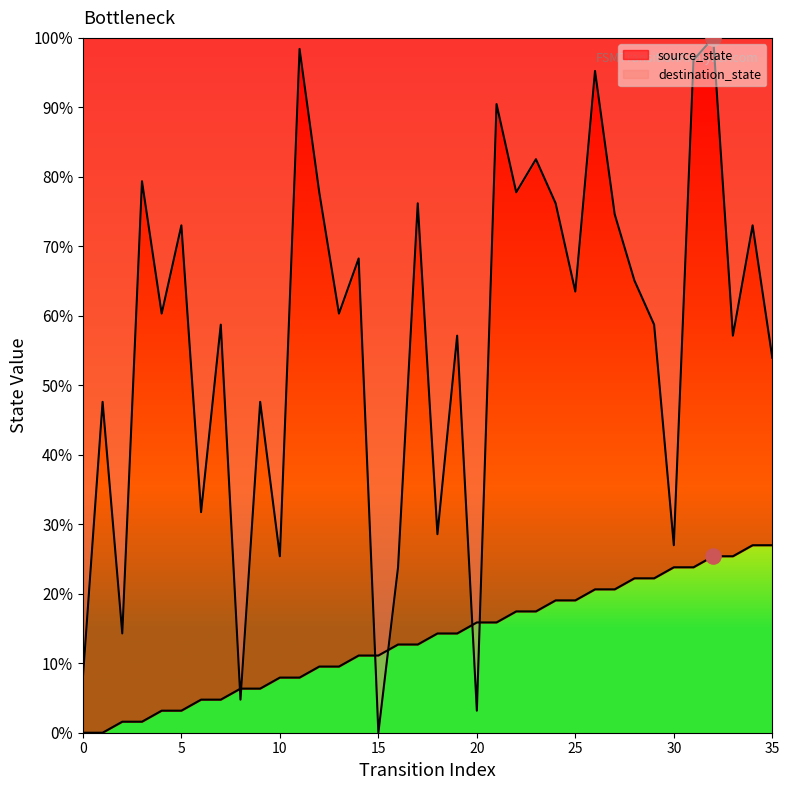

At which category is the sum across all series the highest?

32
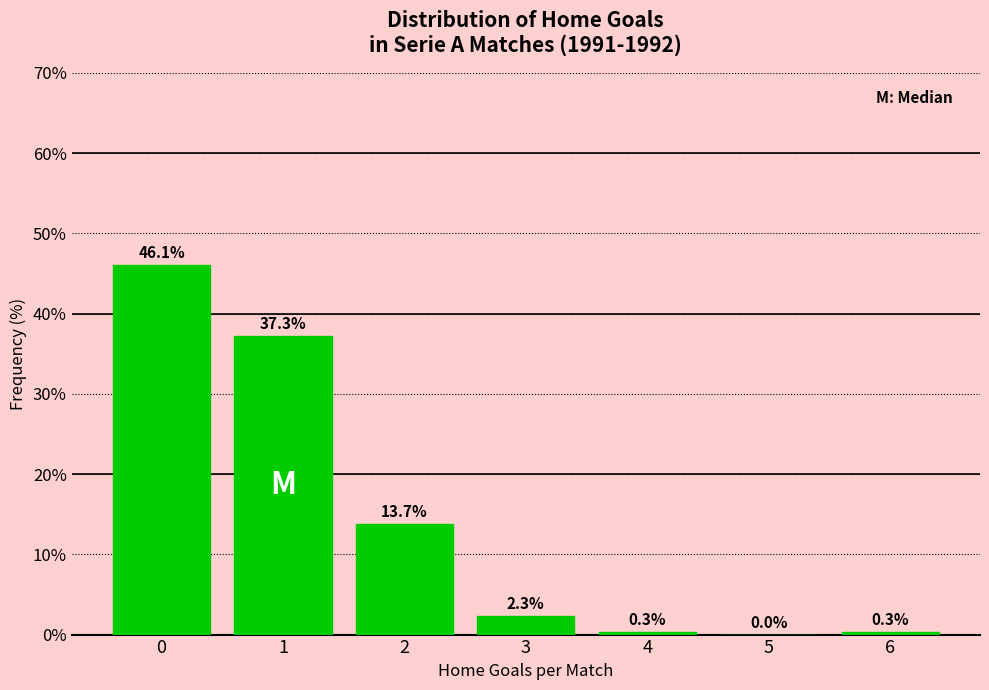

Reading left to right, list all the values displayed in this chart.

0=46.1	1=37.3	2=13.7	3=2.3	4=0.3	5=0.0	6=0.3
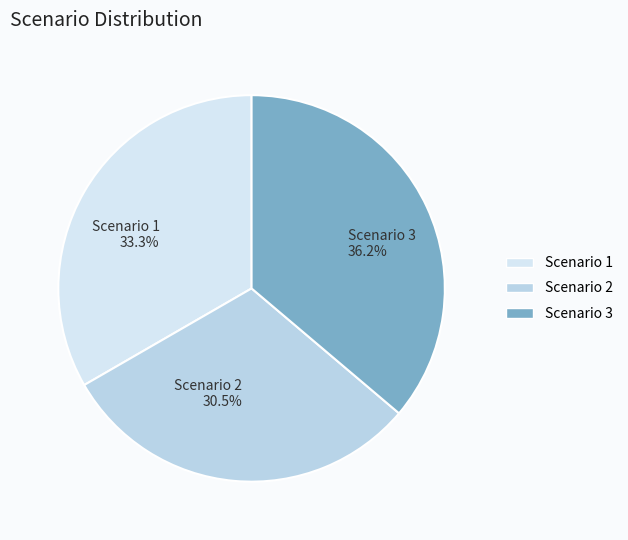

Between Scenario 3 and Scenario 1, which is larger?

Scenario 3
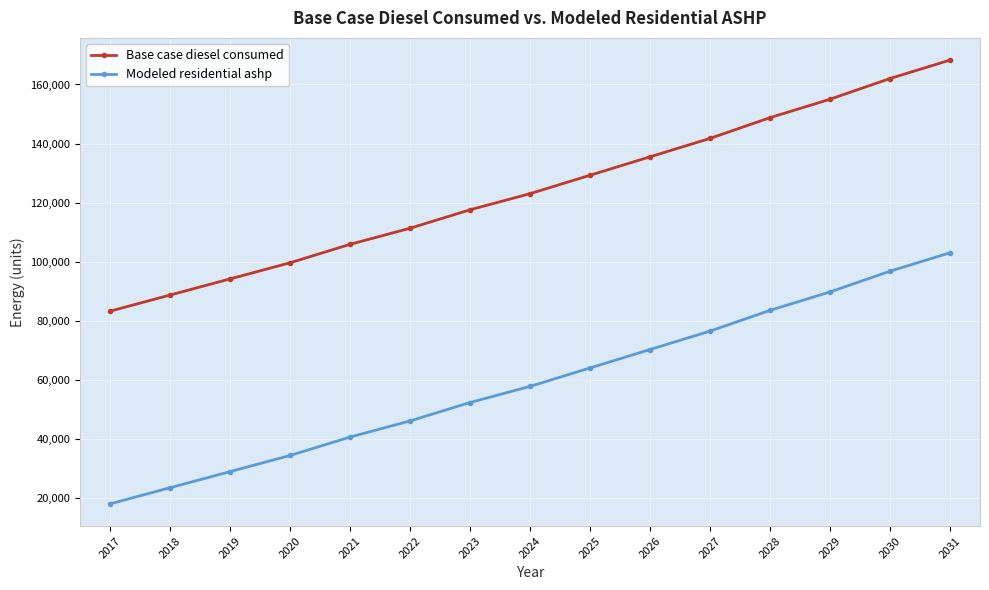

Is this an area chart (filled region under the line)?

No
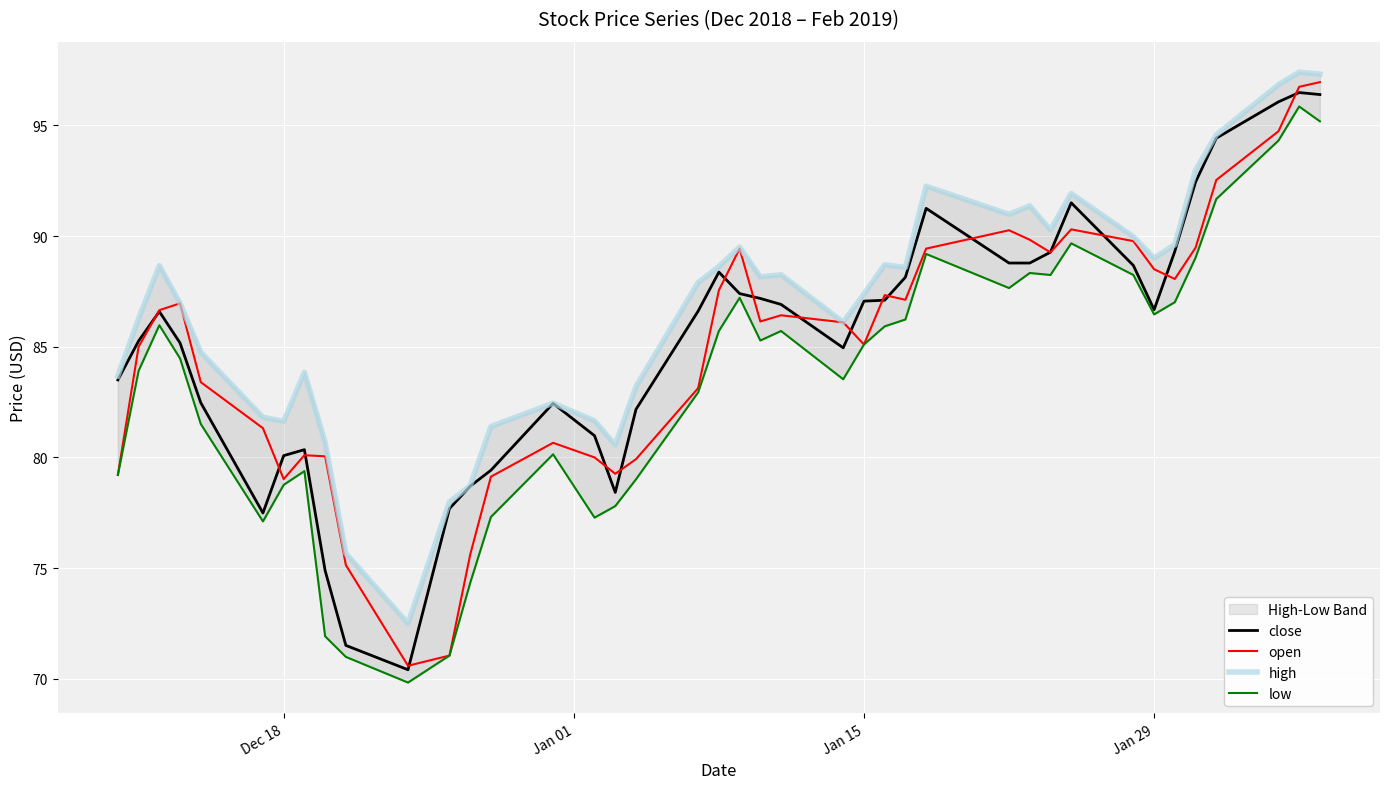

Count the number of categories in the chart.

40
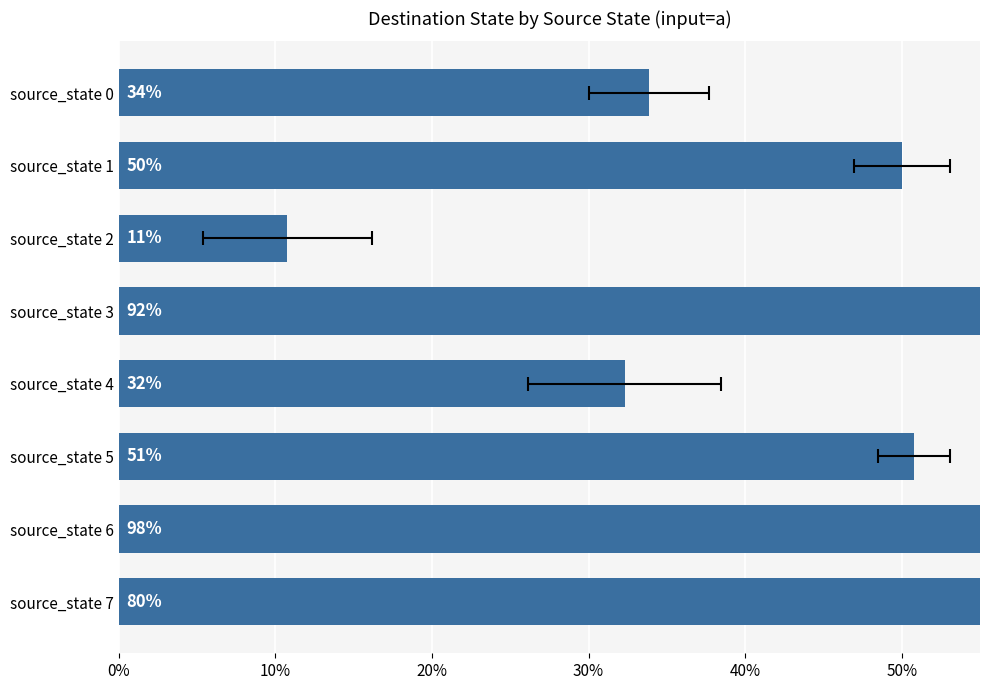

True or false: the data shows 1.0 at source_state 6.

True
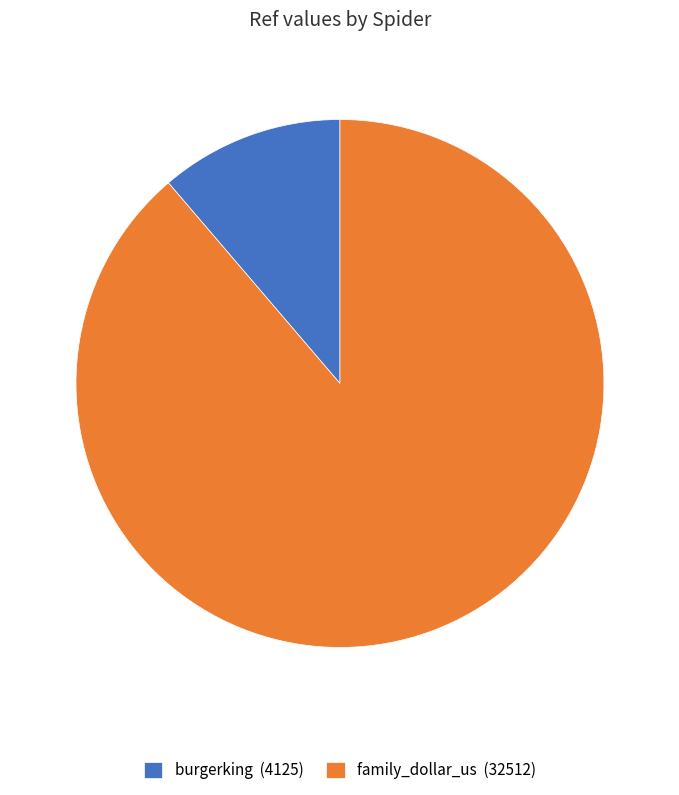

Rank the categories by value from highest to lowest.

family_dollar_us, burgerking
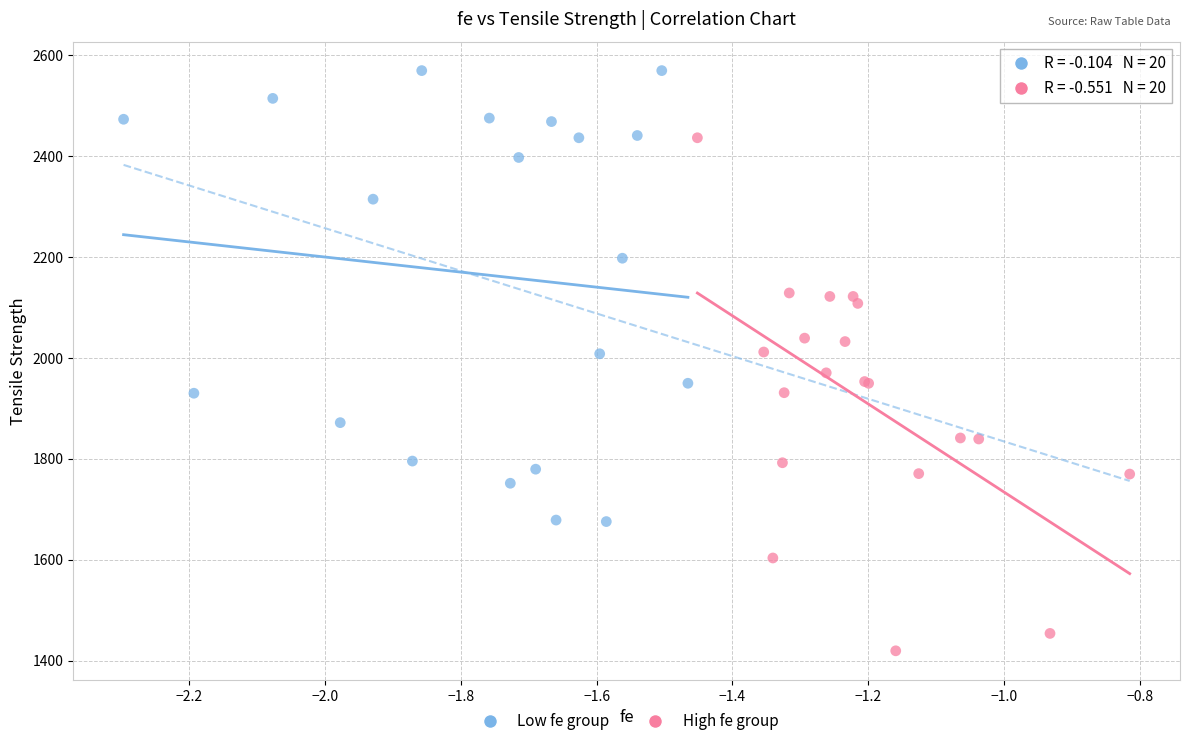

Which series has the widest spread of Y values?

High fe group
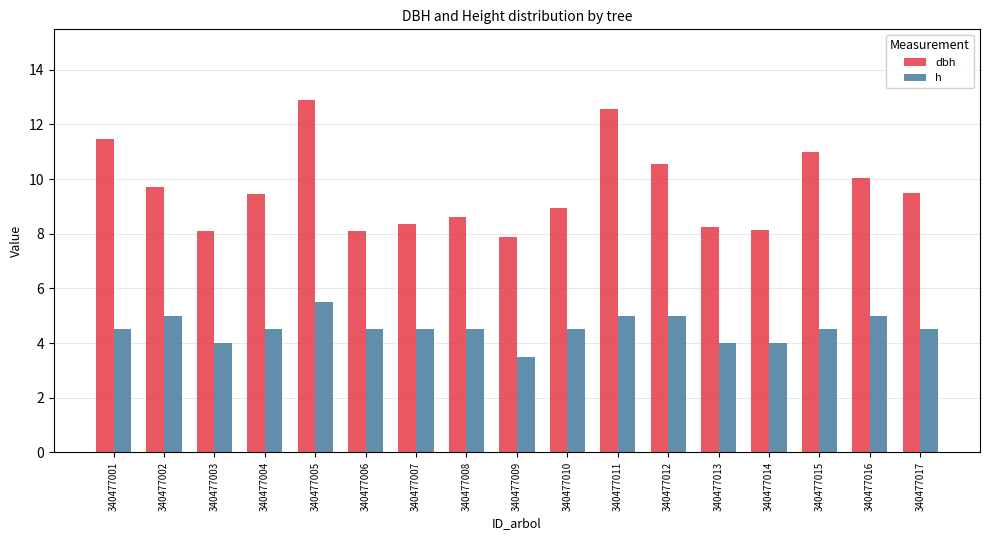

The dbh series shows 6.8 at 340477012. True or false?

False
+===+
WORK ITEM ->
Reproduce all nine records above word for word and in their original order, leaving out the pictures.

ANSWER SPACE ->
At which category is the sum across all series the highest?

32

Reading left to right, list all the values displayed in this chart.

0=46.1	1=37.3	2=13.7	3=2.3	4=0.3	5=0.0	6=0.3

Between Scenario 3 and Scenario 1, which is larger?

Scenario 3

Is this an area chart (filled region under the line)?

No

Count the number of categories in the chart.

40

True or false: the data shows 1.0 at source_state 6.

True

Rank the categories by value from highest to lowest.

family_dollar_us, burgerking

Which series has the widest spread of Y values?

High fe group

The dbh series shows 6.8 at 340477012. True or false?

False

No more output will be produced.